Думаю о Вашем хроническом безденежьи и терзаюсь теми несчастными ста кронами. Столько раз обещала и все еще не шлю. Совсем было уже отложила, но мне за время моего лежанья надавали множество простынь, встала — ни следу, должно быть угольщица унесла в леса, теперь нужно возмещать. Больше о них (ста) писать не буду, — стыдно, вспомните мальчика и волка:
Писать не буду, но знайте, что помню и что с первой возможностью вышлю.
Бальмонт. — Бедный Бальмонт!
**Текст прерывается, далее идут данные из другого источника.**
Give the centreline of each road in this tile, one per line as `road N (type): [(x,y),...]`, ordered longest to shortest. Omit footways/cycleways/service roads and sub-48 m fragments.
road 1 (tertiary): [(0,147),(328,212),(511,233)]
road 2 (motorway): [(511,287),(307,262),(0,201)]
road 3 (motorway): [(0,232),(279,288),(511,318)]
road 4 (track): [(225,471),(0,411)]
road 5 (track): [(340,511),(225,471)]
Как Вы его прекрасно поняли! Самоупивающаяся, самоопьяняющая птица. Нищая птица, невинная птица и — бессмысленная птица. Стихи точно обязывают его к бессмыслию, в стихах он продышивается. От безмыслия к бессмыслию, вот поэтический путь Б<альмон>та и прекрасное название для статьи, которой я, увы, не смогу написать, ибо связана с ним почти родственными узами.
Итак — новое увлечение? Рада, что еврейка. Не из московской ли Габимы? [337] И, попутная мысль: будь Дон-Жуан глубок, мог ли бы он любить всех? Не сеть ли это «всех» неизменное следствие поверхностности? Короче: можно ли любить всех трагически? (Ведь Дон-Жуан смешон! писала об этом Б<орису> П<астернаку> [338], говоря об его вечности.) Казанова? Задумываюсь. Но тут три четверти чувственности, не любопытно, не в счет — я о душевной ненасытности говорю.
333
Дружеские прозвища своих знакомых Цветаева писала как с прописной, так и со строчной буквы.
337
По-видимому, речь идет об актрисе еврейского театра-студии «Габима», основанной в Москве в 1918 г., Шошане Авивит. Летом 1924 г. актриса выступала в Париже. Бальмонт посвятил ей стихотворение «Шошана Авивит».